チームジャパンの3名は、相談し、F800GSを所有する上田がリアホイールを取り外し、装着するのを担当、外したホイールを持ってバイクを一周するのは足の速い君島が。寺尾は作業のサポート、というカタチでスタートする。
スタートの合図とともに工具袋を開ける。不要な工具を含めてどっさり入っている。より分けてアクスルナットを緩めるレンチを選ぶことから始まる。4チーム同時スタート、というのが工具を持つ手を急がせる。そして普段は一人でやる作業を複数の手が伸びることでややこしくする。時間が掛かっているわけではないのに気持ちが焦る。あっちのチーム、リアホイール入ったぞ、という情報も気持ちに拍車をかける。見てみると、他所のチームも同じような状況で、スイングアームにリアホイールは入ったが、ディスクとキャリパーが突っかかっていたり、アクスルシャフトがなかなかハブを貫通しなかったり、と一人だと簡単にいくことがみんなで作業するとあらぬ方向に力が入る……。
プレスは手を出せないから、冷静に見ていられるが、まったくもって人の心理をうまく使って簡単なことを複雑化させている。GSトロフィーのゲーム担当オフィシャルはクセものだ。元通り、正しく戻すこと、に含まれるチェーンアジャスターとアクスルホルダーがぴっちり接しているか、とか、そのロックナットは適正に締まっているか、とか、工具袋のひもはしっかり縛られているか、など、焦る心理をついてペナルティーポイントを探すのだ。
つまり、彼らがゲーム前に説明したことにヒントがあり、そこを丁寧に進められたらミスなくできる、ともとれる。時間勝負に潜む罠だろう。
スタートから3日間ですでに1000kmを走行した。その半分がダートだった。ニュージーランドとの時差もあり世界中から来たエントラントにも疲れがうっすら積もっている様子だ。早朝出発だったこの日、早めにたどり着いたキャンプ地でゲームをやり、その後、チームジャパンのメンバーとともにすぐそばを流れるベロラス川で泳いだりしてリフレッシュした。綺麗で水量豊富な川には、チームラテンアメリカのメンバーやロシアの面々も入っている。
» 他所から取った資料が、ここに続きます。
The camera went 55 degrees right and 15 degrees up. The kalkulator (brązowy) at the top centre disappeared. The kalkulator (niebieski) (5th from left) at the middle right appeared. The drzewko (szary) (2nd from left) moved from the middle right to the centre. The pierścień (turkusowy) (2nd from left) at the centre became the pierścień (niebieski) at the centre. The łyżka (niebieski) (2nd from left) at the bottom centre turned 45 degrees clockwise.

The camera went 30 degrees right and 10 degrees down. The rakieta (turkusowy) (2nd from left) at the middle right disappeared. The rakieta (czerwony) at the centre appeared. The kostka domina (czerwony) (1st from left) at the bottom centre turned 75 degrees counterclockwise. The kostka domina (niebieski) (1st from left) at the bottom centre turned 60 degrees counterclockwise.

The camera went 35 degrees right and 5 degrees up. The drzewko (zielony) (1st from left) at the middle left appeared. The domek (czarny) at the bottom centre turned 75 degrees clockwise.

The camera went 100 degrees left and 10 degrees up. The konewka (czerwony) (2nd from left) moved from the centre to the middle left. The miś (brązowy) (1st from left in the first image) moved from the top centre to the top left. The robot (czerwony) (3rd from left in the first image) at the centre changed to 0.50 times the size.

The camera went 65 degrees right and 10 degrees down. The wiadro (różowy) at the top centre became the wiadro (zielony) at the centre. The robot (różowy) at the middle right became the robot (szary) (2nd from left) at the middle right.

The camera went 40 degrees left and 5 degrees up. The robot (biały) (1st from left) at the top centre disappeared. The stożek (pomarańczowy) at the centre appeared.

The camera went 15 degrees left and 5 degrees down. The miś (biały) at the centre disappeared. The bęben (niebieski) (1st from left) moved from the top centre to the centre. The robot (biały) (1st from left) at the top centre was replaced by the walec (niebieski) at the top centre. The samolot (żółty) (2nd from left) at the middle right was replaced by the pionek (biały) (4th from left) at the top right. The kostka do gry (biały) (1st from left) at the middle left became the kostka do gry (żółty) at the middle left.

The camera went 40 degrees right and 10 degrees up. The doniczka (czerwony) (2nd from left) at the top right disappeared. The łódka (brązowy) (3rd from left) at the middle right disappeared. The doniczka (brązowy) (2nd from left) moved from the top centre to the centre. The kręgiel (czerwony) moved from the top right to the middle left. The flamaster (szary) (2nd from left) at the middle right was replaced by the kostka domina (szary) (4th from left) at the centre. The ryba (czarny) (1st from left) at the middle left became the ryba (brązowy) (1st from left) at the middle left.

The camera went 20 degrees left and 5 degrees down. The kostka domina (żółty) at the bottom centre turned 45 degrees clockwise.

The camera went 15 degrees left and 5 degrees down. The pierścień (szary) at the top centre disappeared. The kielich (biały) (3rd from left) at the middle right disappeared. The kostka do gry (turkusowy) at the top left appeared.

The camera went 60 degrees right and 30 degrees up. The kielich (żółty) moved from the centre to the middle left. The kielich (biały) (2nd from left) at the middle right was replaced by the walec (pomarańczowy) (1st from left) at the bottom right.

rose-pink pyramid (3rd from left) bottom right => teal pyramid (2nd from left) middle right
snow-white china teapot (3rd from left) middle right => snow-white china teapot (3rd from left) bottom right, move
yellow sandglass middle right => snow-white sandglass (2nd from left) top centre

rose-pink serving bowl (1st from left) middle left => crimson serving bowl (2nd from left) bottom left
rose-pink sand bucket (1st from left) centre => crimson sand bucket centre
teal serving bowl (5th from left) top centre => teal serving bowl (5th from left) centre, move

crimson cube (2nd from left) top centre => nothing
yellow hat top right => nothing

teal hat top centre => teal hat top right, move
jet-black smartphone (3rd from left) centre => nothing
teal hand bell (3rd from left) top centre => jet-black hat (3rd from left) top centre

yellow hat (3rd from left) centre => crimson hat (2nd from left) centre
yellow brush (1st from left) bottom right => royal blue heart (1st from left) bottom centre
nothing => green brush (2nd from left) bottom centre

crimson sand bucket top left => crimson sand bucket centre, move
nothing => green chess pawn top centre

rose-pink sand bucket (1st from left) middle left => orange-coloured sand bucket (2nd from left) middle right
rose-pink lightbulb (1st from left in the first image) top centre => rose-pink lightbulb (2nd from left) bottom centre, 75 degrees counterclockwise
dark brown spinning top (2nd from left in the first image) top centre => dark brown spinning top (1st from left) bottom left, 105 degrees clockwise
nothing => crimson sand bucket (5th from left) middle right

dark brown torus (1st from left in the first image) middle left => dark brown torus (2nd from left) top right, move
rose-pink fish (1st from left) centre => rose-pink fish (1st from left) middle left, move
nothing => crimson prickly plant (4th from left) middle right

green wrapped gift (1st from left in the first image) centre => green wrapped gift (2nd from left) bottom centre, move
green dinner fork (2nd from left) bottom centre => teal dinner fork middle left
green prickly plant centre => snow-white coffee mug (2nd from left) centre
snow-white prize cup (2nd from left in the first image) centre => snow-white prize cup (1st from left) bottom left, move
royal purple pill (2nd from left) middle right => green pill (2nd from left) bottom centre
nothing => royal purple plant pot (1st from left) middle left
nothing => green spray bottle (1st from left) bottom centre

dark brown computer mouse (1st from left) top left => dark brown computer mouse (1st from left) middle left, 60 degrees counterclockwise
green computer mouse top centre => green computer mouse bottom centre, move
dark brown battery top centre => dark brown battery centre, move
その間、早めに到着した時間を使ってメカニック達が140台はあるF850GSのオイル交換をしている。一斉整備だ。メカニック達が乗るトラック2台、パーツを積んだ中型トラック2台とサポート体制が敷かれている。その荷台には純正部品が山盛り積まれていて、ルートがルートだけに様々なトラブル想定のうえ現地に乗り込んでいる。いまのところほぼ全車無事に走行を続けている。バイクの数や体制は、規模は違えどもダカールの2輪部門級だ。トラブルの引き金になりかねないから、参加者には整備させることはなかった。これも、つつがなく前進し続けるための周到なオーガナイズなのだろう。
明日、5日目から本格的に南島を舞台にした移動が始まる。明日は急なガレ道を登るという。メカニックの一人が言った。「人も少ないし風景も広々感が出る。いいぞ、南島は」と言った張本人である。明日からも楽しみだ。